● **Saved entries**
*** Begin section ***

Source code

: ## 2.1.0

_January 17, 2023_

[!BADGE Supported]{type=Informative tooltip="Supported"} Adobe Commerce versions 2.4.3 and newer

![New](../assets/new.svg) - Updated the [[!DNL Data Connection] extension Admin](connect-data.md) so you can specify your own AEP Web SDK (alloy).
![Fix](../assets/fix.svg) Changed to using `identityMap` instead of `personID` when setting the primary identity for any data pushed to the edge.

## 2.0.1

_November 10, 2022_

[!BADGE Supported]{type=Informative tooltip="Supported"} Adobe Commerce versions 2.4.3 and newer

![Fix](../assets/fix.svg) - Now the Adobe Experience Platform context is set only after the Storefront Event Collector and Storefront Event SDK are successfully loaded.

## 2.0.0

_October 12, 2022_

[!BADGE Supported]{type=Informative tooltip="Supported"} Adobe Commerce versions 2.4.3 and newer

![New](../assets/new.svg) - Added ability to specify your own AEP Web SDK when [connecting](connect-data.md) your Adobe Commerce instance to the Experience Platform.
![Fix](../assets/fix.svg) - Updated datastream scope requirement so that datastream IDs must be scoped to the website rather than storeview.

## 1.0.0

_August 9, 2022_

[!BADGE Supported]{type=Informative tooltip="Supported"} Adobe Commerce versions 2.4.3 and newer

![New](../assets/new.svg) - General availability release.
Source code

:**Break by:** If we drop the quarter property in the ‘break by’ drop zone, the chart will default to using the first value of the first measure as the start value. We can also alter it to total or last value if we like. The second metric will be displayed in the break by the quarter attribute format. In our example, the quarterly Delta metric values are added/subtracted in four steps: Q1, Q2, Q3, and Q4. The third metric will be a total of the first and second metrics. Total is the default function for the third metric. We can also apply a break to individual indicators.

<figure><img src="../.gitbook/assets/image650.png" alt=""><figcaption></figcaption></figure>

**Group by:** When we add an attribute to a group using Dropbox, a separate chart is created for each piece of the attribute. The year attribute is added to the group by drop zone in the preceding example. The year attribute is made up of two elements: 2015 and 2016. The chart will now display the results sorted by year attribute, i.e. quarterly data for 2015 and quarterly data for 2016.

*** End section ***

Write out exactly the lines above from the line with "Web SDK (alloy)." through the line with "to individual indicators.", both of them included, and leave out all other lines.

![New](../assets/new.svg) - Updated the [[!DNL Data Connection] extension Admin](connect-data.md) so you can specify your own AEP Web SDK (alloy).
![Fix](../assets/fix.svg) Changed to using `identityMap` instead of `personID` when setting the primary identity for any data pushed to the edge.

## 2.0.1

_November 10, 2022_

[!BADGE Supported]{type=Informative tooltip="Supported"} Adobe Commerce versions 2.4.3 and newer

![Fix](../assets/fix.svg) - Now the Adobe Experience Platform context is set only after the Storefront Event Collector and Storefront Event SDK are successfully loaded.

## 2.0.0

_October 12, 2022_

[!BADGE Supported]{type=Informative tooltip="Supported"} Adobe Commerce versions 2.4.3 and newer

![New](../assets/new.svg) - Added ability to specify your own AEP Web SDK when [connecting](connect-data.md) your Adobe Commerce instance to the Experience Platform.
![Fix](../assets/fix.svg) - Updated datastream scope requirement so that datastream IDs must be scoped to the website rather than storeview.

## 1.0.0

_August 9, 2022_

[!BADGE Supported]{type=Informative tooltip="Supported"} Adobe Commerce versions 2.4.3 and newer

![New](../assets/new.svg) - General availability release.
Source code

:**Break by:** If we drop the quarter property in the ‘break by’ drop zone, the chart will default to using the first value of the first measure as the start value. We can also alter it to total or last value if we like. The second metric will be displayed in the break by the quarter attribute format. In our example, the quarterly Delta metric values are added/subtracted in four steps: Q1, Q2, Q3, and Q4. The third metric will be a total of the first and second metrics. Total is the default function for the third metric. We can also apply a break to individual indicators.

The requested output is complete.